Violence des échanges en milieu tempéréÀ l’occasion de la sortie en salles du film de Jean Marc Moutout, De bon matin, on vous propose de découvrir son premier film, grave, beau, intelligent, sensible et intense. Rien n’y est anodin ou futile, tout y fait sens et si on réagit au quart de poil à chaque séquence, c’est qu’il met dans le mille de ce qui nous préoccupe le plus fort : l’évolution de la société, le devenir de nos vies, de nos valeurs les plus fondamentales et la façon dont cette évolution interfère dans nos relations humaines, y compris nos relations d’amour. L’être humain n’est définitivement pas divisible en petites cases étanches. Chaque choix que l’on fait en entraîne une cascade d’autres, façonne le bonhomme… Chacun construit son identité en fonction de ses engagements.

Philippe vient d’être embauché dans un grand cabinet de consultants. Réussir dans ses études n’a pas dû être facile, et s’il a été choisi par son chef, c’est bien parce que celui-ci devine en lui la revanche à prendre, la volonté farouche de se faire une place, de réussir coûte que coûte… Pourtant, tel qu’il nous apparaît, Philippe, il ne semble pas idéal pour le rôle violent qui va lui être dévolu : tendre, sensible aux injustices, spontanément du côté du faible et de l’opprimé… Ce n’est pas un hasard si Eva s’entiche de lui.

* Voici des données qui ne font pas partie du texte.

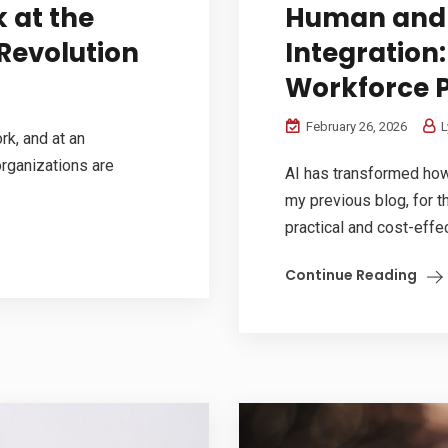
 at the
Human and T
Revolution
Integration:
Workforce P
February 26, 2026
L
k, and at an
organizations are
AI has transformed how 
.
my previous blog, for th
practical and cost-effec
Continue Reading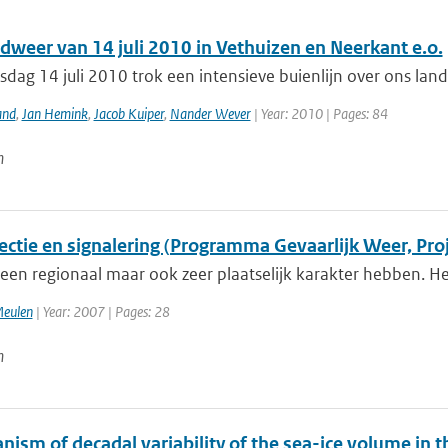
dweer van 14 juli 2010 in Vethuizen en Neerkant e.o.
dag 14 juli 2010 trok een intensieve buienlijn over ons la
and
,
Jan Hemink
,
Jacob Kuiper
,
Nander Wever
| Year: 2010 | Pages: 84
n
ectie en signalering (Programma Gevaarlijk Weer, Proj
een regionaal maar ook zeer plaatselijk karakter hebben. Het
Meulen
| Year: 2007 | Pages: 28
n
nism of decadal variability of the sea-ice volume in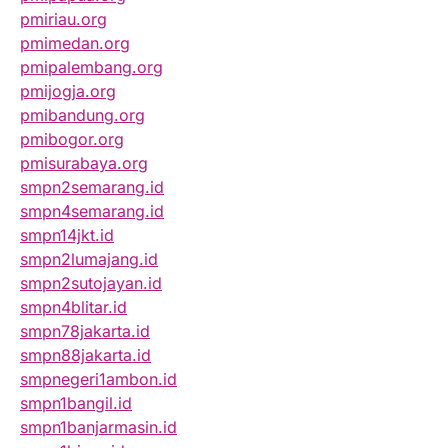
pmiriau.org
pmimedan.org
pmipalembang.org
pmijogja.org
pmibandung.org
pmibogor.org
pmisurabaya.org
smpn2semarang.id
smpn4semarang.id
smpn14jkt.id
smpn2lumajang.id
smpn2sutojayan.id
smpn4blitar.id
smpn78jakarta.id
smpn88jakarta.id
smpnegeri1ambon.id
smpn1bangil.id
smpn1banjarmasin.id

Leur relation d’amour est forte, digne et néanmoins sensuelle. Il est à ce moment de sa vie où tout se décide, où tout peut changer, où les jeux ne sont pas faits encore.

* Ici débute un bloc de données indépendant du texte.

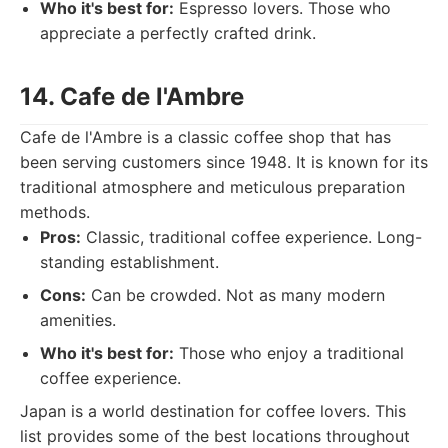
Who it's best for:
Espresso lovers. Those who
appreciate a perfectly crafted drink.
14. Cafe de l'Ambre
Cafe de l'Ambre is a classic coffee shop that has
been serving customers since 1948. It is known for its
traditional atmosphere and meticulous preparation
methods.
Pros:
Classic, traditional coffee experience. Long-
standing establishment.
Cons:
Can be crowded. Not as many modern
amenities.
Who it's best for:
Those who enjoy a traditional
coffee experience.
Japan is a world destination for coffee lovers. This
list provides some of the best locations throughout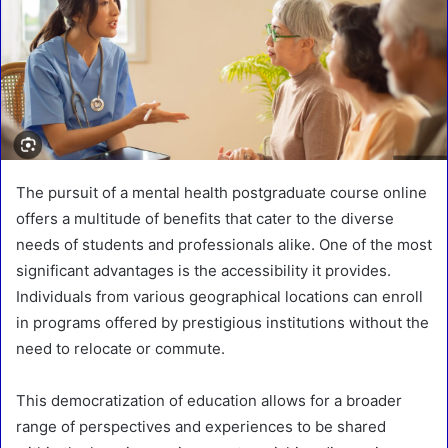
The pursuit of a mental health postgraduate course online
offers a multitude of benefits that cater to the diverse
needs of students and professionals alike. One of the most
significant advantages is the accessibility it provides.
Individuals from various geographical locations can enroll
in programs offered by prestigious institutions without the
need to relocate or commute.
This democratization of education allows for a broader
range of perspectives and experiences to be shared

Ce premier poste est inespéré pour le provincial sans relations qu’il est, il lui ouvre une voie royale vers la réussite professionnelle. Cette première mission, qu’il aborde avec enthousiasme, est de préparer le rachat, encore confidentiel, d’une usine par un grand groupe. Il interroge, observe, analyse l’organisation : comment baisser les coûts, tout en obtenant une meilleure productivité ? Peu à peu, de bilan de compétence en chronométrage des tâches, il plonge dans les problèmes des uns et des autres, rencontre les chefs et réalise qu’il n’y a pas de restructuration sans compression, sans mise à la retraite anticipée, sans élimination des plus faibles. Ça le remue, ça le chavire, travaille ses nuits, hante sa relation avec Eva à qui il n’est pas question de cacher les choses. Face à tous ces drames humains qui couvent, confronté à tous ces personnages forts qui commencent à comprendre ce qui se trame (ce n’est pas parce qu’on a 17 ans de boîte qu’on devient stupide !), Philippe est déstabilisé, Philippe souffre. Il souffre parce qu’il est proche encore de tous ces gens dont son audit va bouleverser la vie, parce qu’il voit encore ce qu’ils ont en commun, qu’il n’a donc pas, pas encore, extirpé le sentiment de solidarité qui lui vient malgré lui … Il n’a pas mis entre eux et lui la distance cynique de son chef, et se cherche des raisons de ne pas prendre la fuite : « si je me casse, un autre le fera et je bousille ma carrière ! » dit-il à Eva qui n’est pas prête à admettre de telles concessions…

Jérémie Rénier, qui tient là son plus beau rôle depuis ses débuts dans La Promesse, Laurent Lucas, ambitieux, cynique et pourtant pas si antipathique qu’il devrait l’être, Cylia Malki en amoureuse intransigeante… Tous les seconds rôles sont forts, importants, contribuent à la richesse du film : du cuisinier au syndicaliste en passant par la chef, chacun doit, pour garder sa place, remettre en question celle des autres et la subtilité de leur rôle est de laisser transpirer le conflit profond qui les écartèle entre individualisme et conscience collective… Violence des échanges en milieu tempéré nous plonge dans un univers impitoyable : marche ou crève, suis le mouvement général ou exclus-toi tout seul, obéis ou renonce… C’est un constat radical sur le climat qui prévaut désormais dans la plupart des boîtes, sur l’idéologie qui sous-tend de plus en plus le monde du travail : à noter la séquence, particulièrement impressionnante, où les « consultants », entre eux, se chauffent en scandant leur slogan « work hard, play hard ! » comme des troupes se préparent pour la guerre, se conditionnent pour éliminer tout état d’âme… et il paraît que dans la réalité, c’est bien pire !

France - 2004 - 1h39 - 1,17Go résolution DVD - Les Films du Losange - avec Jérémie Rénier, Laurent Lucas, Cylia Malki, Olivier Perrier, Martine Chevallier, Pierre Cassignard… Scénario d’Olivier Gorce et Jean-Marc Moutout.